D2I: FRIEDA: Flexible Robust Intelligent Elastic Data Management in Cloud Environments

Wednesday, February 6, 2013 - 4:00pm - 5:00pm

Informatics West 107, 919 E 10th Street, Bloomington, IN

Devarshi Ghoshal, Doctoral Student, Data to Insight Center, Indiana University

Devarshi Ghoshal

Abstract: Scientific applications are increasingly using cloud resources for their data analysis workflows. However, managing data effectively and efficiently over these cloud resources is challenging due to the myriad storage choices with different performance-cost trade-offs, complex application choices, complexity associated with elasticity and, failure rates. The explosion in scientific data coupled with unique characteristics of cloud environments require a more flexible and robust distributed data management solution than the ones currently in existence. This paper describes the design and implementation of FRIEDA - a Flexible Robust Intelligent Elastic Data Management framework. FRIEDA coordinates data in a transient cloud environment taking into account specific application characteristics. Additionally, we describe a range of data management strategies and show the benefit of flexible data management schemes in cloud environments. We study two distinct scientific applications from bioinformatics and image analysis to understand the effectiveness of such a framework.

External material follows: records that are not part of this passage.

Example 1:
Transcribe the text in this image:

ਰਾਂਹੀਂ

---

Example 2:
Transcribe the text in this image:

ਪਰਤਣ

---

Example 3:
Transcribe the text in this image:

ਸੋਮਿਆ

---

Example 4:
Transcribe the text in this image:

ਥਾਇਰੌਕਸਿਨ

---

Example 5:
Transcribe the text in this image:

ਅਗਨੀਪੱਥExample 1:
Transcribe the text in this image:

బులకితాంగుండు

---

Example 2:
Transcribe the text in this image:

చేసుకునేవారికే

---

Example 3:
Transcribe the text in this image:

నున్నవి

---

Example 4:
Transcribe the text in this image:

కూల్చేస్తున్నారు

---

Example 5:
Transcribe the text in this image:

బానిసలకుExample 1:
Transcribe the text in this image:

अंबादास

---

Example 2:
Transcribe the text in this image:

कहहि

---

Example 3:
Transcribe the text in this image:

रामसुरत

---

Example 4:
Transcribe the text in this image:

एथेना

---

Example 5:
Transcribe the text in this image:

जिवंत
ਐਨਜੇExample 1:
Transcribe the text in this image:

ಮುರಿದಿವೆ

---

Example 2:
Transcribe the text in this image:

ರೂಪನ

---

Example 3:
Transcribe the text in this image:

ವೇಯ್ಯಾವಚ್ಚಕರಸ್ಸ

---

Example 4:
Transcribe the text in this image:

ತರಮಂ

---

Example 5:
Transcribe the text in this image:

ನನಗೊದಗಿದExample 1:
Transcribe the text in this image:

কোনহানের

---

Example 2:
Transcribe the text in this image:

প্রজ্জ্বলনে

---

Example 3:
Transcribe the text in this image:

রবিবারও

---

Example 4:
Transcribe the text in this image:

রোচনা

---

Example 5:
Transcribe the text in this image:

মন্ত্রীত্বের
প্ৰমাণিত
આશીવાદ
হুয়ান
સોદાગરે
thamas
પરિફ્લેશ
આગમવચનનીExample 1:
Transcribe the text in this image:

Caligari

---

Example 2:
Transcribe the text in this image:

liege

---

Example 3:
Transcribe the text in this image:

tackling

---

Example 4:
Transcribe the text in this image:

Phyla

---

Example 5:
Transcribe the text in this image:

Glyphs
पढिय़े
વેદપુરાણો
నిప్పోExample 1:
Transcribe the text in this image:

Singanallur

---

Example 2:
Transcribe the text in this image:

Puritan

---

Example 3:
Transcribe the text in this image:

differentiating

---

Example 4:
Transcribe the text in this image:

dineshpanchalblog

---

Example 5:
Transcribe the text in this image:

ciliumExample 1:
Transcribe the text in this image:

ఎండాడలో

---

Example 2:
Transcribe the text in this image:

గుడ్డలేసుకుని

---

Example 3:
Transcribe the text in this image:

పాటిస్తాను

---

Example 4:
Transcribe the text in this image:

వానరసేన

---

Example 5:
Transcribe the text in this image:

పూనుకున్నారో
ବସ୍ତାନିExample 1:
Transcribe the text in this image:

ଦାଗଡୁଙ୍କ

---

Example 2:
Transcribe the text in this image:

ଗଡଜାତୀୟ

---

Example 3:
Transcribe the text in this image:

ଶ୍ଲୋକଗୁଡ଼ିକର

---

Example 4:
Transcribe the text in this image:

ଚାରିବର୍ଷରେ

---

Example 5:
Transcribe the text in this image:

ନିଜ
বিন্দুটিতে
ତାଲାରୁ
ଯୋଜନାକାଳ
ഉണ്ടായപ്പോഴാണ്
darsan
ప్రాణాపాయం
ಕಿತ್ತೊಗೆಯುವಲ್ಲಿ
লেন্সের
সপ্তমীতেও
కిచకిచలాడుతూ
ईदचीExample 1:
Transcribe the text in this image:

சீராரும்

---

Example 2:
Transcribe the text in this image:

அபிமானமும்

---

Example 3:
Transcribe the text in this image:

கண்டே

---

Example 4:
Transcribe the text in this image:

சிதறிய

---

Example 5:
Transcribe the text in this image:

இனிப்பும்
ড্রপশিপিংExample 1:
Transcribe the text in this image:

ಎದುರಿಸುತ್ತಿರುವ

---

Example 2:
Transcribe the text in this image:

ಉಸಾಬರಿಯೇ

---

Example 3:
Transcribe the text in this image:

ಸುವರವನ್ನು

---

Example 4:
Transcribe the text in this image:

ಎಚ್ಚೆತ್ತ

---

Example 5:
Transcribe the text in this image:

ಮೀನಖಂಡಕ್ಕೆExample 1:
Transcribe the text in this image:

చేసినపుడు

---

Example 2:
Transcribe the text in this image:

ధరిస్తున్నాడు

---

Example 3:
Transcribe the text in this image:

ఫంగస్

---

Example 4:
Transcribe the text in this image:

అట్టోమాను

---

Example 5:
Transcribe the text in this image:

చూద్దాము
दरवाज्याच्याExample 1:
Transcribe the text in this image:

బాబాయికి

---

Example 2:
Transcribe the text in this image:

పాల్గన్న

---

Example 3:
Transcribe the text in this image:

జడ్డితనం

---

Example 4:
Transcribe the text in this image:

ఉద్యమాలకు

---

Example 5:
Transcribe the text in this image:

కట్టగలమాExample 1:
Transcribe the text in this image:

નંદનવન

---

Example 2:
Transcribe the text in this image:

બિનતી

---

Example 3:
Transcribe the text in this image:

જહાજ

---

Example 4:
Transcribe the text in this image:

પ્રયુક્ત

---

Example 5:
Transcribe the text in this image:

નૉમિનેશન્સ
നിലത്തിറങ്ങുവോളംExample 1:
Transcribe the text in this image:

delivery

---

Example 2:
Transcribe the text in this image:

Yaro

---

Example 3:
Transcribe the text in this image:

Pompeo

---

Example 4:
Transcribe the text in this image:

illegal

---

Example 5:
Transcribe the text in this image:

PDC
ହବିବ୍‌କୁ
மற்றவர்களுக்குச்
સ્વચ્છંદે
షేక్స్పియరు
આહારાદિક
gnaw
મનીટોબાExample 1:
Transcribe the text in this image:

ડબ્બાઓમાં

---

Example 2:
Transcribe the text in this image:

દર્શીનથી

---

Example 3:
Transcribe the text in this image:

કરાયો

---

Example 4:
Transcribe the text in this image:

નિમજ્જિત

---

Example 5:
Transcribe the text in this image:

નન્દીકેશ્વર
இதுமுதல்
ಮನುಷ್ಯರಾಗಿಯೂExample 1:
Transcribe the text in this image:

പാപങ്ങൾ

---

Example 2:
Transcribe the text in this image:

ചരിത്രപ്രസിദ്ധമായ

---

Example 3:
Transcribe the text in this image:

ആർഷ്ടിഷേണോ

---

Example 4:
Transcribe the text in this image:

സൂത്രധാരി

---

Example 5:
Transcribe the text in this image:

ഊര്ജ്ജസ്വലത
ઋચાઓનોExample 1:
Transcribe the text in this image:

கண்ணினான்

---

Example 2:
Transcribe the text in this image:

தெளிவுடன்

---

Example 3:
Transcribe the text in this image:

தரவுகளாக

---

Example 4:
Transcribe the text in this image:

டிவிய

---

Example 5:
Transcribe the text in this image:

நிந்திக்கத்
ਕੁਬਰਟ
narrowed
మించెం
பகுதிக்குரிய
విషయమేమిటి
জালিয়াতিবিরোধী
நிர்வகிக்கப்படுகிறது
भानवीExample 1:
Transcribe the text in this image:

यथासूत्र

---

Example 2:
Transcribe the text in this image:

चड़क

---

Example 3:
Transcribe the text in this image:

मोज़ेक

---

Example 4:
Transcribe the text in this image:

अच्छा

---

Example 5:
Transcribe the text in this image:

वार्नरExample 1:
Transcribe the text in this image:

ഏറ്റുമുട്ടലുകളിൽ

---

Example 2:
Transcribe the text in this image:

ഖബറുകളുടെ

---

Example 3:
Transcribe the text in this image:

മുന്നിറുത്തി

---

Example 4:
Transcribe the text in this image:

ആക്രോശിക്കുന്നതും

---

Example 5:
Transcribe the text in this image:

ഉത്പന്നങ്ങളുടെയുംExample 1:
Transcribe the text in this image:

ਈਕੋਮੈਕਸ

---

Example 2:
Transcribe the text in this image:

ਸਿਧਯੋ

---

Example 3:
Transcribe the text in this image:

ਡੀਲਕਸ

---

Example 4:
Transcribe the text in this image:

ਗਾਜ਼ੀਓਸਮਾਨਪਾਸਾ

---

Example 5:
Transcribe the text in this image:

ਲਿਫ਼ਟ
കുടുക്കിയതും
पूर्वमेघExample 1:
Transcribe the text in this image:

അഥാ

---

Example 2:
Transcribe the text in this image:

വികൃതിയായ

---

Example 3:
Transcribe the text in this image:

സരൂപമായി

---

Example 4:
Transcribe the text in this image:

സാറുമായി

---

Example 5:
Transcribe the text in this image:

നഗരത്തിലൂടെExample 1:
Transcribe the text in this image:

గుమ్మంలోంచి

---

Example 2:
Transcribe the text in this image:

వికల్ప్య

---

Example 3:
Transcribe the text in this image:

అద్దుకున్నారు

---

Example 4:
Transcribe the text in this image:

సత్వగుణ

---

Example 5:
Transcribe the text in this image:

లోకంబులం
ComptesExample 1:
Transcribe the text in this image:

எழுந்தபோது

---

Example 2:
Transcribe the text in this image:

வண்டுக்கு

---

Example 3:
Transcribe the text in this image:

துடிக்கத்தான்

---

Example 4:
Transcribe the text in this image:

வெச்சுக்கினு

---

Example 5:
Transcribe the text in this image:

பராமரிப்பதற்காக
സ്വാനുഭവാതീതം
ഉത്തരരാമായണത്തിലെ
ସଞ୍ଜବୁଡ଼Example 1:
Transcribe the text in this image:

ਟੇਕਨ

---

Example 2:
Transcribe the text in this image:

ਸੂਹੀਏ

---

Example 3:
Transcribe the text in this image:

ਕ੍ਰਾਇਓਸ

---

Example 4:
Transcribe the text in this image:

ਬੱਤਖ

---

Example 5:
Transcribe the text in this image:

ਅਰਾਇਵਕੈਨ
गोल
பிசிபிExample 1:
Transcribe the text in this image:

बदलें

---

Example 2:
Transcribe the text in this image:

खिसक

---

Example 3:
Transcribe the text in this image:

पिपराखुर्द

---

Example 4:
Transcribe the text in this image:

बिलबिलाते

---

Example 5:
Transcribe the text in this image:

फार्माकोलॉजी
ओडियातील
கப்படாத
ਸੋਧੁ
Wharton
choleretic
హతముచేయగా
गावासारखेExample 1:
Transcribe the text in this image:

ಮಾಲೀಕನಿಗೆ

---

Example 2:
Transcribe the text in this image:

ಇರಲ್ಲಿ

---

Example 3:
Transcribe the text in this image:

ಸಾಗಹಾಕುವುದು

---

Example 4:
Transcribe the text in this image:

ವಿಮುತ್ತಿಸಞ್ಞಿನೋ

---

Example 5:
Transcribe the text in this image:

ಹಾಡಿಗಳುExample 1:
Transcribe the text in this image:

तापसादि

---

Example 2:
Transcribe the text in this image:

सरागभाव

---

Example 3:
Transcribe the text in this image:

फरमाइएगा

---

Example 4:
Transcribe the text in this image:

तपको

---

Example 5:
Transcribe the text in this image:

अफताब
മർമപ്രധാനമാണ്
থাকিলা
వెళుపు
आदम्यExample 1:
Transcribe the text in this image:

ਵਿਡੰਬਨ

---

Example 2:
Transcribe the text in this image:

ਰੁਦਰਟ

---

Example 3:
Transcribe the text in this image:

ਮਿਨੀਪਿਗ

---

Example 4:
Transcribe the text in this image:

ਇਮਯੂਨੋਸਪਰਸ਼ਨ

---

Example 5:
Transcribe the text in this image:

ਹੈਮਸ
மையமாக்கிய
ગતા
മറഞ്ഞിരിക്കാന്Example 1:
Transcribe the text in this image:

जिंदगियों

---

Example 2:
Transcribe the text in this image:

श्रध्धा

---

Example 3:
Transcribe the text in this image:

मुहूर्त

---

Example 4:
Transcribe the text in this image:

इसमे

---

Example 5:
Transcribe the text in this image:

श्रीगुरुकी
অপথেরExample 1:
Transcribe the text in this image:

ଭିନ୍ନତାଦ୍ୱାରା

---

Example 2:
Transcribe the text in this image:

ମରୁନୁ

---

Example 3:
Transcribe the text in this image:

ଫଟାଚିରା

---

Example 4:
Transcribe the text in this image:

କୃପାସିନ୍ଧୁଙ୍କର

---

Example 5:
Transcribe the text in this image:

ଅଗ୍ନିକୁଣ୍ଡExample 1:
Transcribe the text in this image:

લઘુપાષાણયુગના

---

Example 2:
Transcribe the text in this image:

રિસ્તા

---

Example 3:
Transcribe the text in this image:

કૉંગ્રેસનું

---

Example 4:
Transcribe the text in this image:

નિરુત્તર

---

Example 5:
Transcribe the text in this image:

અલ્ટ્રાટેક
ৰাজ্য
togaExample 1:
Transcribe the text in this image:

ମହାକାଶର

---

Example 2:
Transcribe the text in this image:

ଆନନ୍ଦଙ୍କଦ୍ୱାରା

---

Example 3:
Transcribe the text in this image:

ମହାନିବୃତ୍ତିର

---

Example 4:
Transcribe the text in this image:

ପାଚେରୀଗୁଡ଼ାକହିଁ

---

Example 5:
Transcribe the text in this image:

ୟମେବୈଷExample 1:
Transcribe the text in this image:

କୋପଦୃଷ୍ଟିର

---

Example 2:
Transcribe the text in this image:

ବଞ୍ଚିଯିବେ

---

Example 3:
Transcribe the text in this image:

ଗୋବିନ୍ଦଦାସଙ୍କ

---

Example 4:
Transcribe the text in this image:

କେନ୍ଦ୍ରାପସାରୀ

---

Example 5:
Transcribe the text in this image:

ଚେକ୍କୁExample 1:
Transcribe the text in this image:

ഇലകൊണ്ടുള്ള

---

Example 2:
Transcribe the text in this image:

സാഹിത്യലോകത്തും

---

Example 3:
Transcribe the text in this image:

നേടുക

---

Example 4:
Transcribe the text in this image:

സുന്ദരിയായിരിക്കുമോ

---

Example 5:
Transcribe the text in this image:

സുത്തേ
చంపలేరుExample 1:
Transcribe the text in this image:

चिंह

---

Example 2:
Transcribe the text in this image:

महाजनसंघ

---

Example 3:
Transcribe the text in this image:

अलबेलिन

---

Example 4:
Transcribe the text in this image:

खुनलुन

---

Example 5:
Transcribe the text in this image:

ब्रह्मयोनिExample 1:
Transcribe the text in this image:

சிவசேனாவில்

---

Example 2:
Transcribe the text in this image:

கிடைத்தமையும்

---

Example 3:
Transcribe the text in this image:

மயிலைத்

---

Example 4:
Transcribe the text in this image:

Bio: Devarshi Ghoshal is a fourth year PhD candidate in the School of Informatics and Computing at Indiana University, Bloomington. He is doing his PhD in Distributed Systems with a minor in Programming Languages. His current work focuses on building tools for collecting Provenance on distributed environments. He recently did his internship in Lawrence Berkeley National Laboratory in the Computational Research Department where he developed a framework for managing data and processes over cloud resources.